[Data extracted from a collection]
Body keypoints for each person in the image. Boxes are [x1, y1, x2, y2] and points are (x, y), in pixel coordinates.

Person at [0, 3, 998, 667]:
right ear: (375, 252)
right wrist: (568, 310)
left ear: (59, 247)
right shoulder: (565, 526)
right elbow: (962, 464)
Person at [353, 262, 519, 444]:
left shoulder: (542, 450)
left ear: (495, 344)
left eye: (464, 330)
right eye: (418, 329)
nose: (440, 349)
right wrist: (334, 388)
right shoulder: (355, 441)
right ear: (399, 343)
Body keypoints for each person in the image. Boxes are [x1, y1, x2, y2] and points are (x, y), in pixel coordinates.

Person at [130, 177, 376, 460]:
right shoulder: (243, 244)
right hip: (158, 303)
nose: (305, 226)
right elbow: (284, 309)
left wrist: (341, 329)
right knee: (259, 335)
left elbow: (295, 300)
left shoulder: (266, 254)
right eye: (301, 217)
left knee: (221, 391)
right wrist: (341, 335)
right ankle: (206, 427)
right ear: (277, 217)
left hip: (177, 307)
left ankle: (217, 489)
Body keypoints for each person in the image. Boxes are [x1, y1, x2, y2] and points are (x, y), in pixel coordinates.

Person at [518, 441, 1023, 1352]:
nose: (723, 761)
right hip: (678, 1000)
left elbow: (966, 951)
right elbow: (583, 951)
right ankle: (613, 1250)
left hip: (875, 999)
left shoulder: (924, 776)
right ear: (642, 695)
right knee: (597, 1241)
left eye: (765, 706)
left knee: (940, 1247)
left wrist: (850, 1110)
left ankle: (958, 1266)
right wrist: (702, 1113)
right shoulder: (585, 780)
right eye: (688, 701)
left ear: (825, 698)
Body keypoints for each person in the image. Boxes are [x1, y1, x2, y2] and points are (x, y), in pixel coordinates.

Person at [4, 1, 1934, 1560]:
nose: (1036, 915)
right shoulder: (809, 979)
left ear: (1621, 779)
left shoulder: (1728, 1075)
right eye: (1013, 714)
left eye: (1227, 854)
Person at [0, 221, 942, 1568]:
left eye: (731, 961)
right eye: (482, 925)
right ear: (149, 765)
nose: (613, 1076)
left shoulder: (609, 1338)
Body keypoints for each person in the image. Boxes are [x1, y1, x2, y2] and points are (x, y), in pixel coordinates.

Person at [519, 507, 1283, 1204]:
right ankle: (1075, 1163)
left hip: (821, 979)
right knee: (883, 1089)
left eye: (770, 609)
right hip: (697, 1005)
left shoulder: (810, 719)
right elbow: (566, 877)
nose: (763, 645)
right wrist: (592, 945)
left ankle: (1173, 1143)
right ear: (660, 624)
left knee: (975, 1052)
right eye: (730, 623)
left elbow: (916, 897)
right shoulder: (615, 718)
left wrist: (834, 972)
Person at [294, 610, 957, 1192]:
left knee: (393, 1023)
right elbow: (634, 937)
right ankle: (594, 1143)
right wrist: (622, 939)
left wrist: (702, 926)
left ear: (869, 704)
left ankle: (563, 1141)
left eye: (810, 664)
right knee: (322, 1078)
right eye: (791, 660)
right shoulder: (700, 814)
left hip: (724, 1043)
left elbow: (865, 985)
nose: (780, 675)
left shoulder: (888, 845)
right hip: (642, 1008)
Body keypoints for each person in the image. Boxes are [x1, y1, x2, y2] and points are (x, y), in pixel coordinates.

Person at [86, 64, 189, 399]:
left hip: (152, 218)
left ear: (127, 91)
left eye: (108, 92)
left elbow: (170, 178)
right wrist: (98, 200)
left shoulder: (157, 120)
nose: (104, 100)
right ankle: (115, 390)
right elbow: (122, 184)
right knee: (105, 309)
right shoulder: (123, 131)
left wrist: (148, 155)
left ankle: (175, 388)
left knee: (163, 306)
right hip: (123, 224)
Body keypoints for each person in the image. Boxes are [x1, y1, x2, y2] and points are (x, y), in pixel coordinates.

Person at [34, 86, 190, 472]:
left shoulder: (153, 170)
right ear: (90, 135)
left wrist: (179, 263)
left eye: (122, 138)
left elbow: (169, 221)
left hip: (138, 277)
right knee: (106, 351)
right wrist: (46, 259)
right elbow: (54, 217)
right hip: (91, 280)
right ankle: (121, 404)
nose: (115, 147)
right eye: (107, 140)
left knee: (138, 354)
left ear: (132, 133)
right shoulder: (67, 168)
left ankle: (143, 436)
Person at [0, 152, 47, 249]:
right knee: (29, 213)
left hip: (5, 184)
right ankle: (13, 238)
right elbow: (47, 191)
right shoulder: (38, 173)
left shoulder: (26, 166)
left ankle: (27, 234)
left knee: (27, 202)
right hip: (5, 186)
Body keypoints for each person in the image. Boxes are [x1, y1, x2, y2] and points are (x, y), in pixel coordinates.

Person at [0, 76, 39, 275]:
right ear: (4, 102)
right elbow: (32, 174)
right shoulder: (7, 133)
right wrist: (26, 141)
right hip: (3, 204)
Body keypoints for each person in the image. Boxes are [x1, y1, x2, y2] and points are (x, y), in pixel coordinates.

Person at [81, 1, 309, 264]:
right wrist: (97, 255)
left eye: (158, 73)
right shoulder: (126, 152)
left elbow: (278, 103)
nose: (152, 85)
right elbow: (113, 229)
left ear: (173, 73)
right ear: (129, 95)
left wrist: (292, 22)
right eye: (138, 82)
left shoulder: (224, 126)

**What you should do:**
Take the entries and print them exactly. Keep every line.

**Response:**
Body keypoints for each person in the image. Boxes are [x1, y1, x2, y2] and points are (x, y), in pixel coordinates.

Person at [0, 3, 998, 667]:
right ear: (375, 252)
right wrist: (568, 310)
left ear: (59, 247)
right shoulder: (565, 526)
right elbow: (962, 464)
Person at [353, 262, 519, 444]:
left shoulder: (542, 450)
left ear: (495, 344)
left eye: (464, 330)
right eye: (418, 329)
nose: (440, 349)
right wrist: (334, 388)
right shoulder: (355, 441)
right ear: (399, 343)
Body keypoints for each person in the image. Boxes are [x1, y1, x2, y2] and points are (x, y), in pixel coordinates.

Person at [130, 177, 376, 460]:
right shoulder: (243, 244)
right hip: (158, 303)
nose: (305, 226)
right elbow: (284, 309)
left wrist: (341, 329)
right knee: (259, 335)
left elbow: (295, 300)
left shoulder: (266, 254)
right eye: (301, 217)
left knee: (221, 391)
right wrist: (341, 335)
right ankle: (206, 427)
right ear: (277, 217)
left hip: (177, 307)
left ankle: (217, 489)
Body keypoints for each person in the image. Boxes are [x1, y1, x2, y2] and points are (x, y), in pixel coordinates.

Person at [518, 441, 1023, 1352]:
nose: (723, 761)
right hip: (678, 1000)
left elbow: (966, 951)
right elbow: (583, 951)
right ankle: (613, 1250)
left hip: (875, 999)
left shoulder: (924, 776)
right ear: (642, 695)
right knee: (597, 1241)
left eye: (765, 706)
left knee: (940, 1247)
left wrist: (850, 1110)
left ankle: (958, 1266)
right wrist: (702, 1113)
right shoulder: (585, 780)
right eye: (688, 701)
left ear: (825, 698)
Body keypoints for each person in the image. Boxes are [x1, y1, x2, y2] and points are (x, y), in pixel coordinates.

Person at [4, 1, 1934, 1560]:
nose: (1036, 915)
right shoulder: (809, 979)
left ear: (1621, 779)
left shoulder: (1728, 1075)
right eye: (1013, 714)
left eye: (1227, 854)
Person at [0, 221, 942, 1568]:
left eye: (731, 961)
right eye: (482, 925)
right ear: (149, 765)
nose: (613, 1076)
left shoulder: (609, 1338)
Body keypoints for each person in the image. Boxes are [x1, y1, x2, y2] and points are (x, y), in pixel coordinates.

Person at [519, 507, 1283, 1204]:
right ankle: (1075, 1163)
left hip: (821, 979)
right knee: (883, 1089)
left eye: (770, 609)
right hip: (697, 1005)
left shoulder: (810, 719)
right elbow: (566, 877)
nose: (763, 645)
right wrist: (592, 945)
left ankle: (1173, 1143)
right ear: (660, 624)
left knee: (975, 1052)
right eye: (730, 623)
left elbow: (916, 897)
right shoulder: (615, 718)
left wrist: (834, 972)
Person at [294, 610, 957, 1192]:
left knee: (393, 1023)
right elbow: (634, 937)
right ankle: (594, 1143)
right wrist: (622, 939)
left wrist: (702, 926)
left ear: (869, 704)
left ankle: (563, 1141)
left eye: (810, 664)
right knee: (322, 1078)
right eye: (791, 660)
right shoulder: (700, 814)
left hip: (724, 1043)
left elbow: (865, 985)
nose: (780, 675)
left shoulder: (888, 845)
right hip: (642, 1008)
Body keypoints for each person in the image. Boxes are [x1, y1, x2, y2] and points are (x, y), in pixel coordinates.

Person at [86, 64, 189, 399]:
left hip: (152, 218)
left ear: (127, 91)
left eye: (108, 92)
left elbow: (170, 178)
right wrist: (98, 200)
left shoulder: (157, 120)
nose: (104, 100)
right ankle: (115, 390)
right elbow: (122, 184)
right knee: (105, 309)
right shoulder: (123, 131)
left wrist: (148, 155)
left ankle: (175, 388)
left knee: (163, 306)
right hip: (123, 224)
Body keypoints for each person in the image. Boxes are [x1, y1, x2, y2] and points are (x, y), in pixel coordinates.

Person at [34, 86, 190, 472]:
left shoulder: (153, 170)
right ear: (90, 135)
left wrist: (179, 263)
left eye: (122, 138)
left elbow: (169, 221)
left hip: (138, 277)
right knee: (106, 351)
right wrist: (46, 259)
right elbow: (54, 217)
right hip: (91, 280)
right ankle: (121, 404)
nose: (115, 147)
right eye: (107, 140)
left knee: (138, 354)
left ear: (132, 133)
right shoulder: (67, 168)
left ankle: (143, 436)
Person at [0, 152, 47, 249]:
right knee: (29, 213)
left hip: (5, 184)
right ankle: (13, 238)
right elbow: (47, 191)
right shoulder: (38, 173)
left shoulder: (26, 166)
left ankle: (27, 234)
left knee: (27, 202)
right hip: (5, 186)
Body keypoints for each person in the image. Boxes are [x1, y1, x2, y2] and points are (x, y), in pixel coordinates.

Person at [0, 76, 39, 275]:
right ear: (4, 102)
right elbow: (32, 174)
right shoulder: (7, 133)
right wrist: (26, 141)
right hip: (3, 204)
Body keypoints for each person in the image. Boxes are [x1, y1, x2, y2] and points are (x, y), in pixel coordinates.

Person at [81, 1, 309, 264]:
right wrist: (97, 255)
left eye: (158, 73)
right shoulder: (126, 152)
left elbow: (278, 103)
nose: (152, 85)
right elbow: (113, 229)
left ear: (173, 73)
right ear: (129, 95)
left wrist: (292, 22)
right eye: (138, 82)
left shoulder: (224, 126)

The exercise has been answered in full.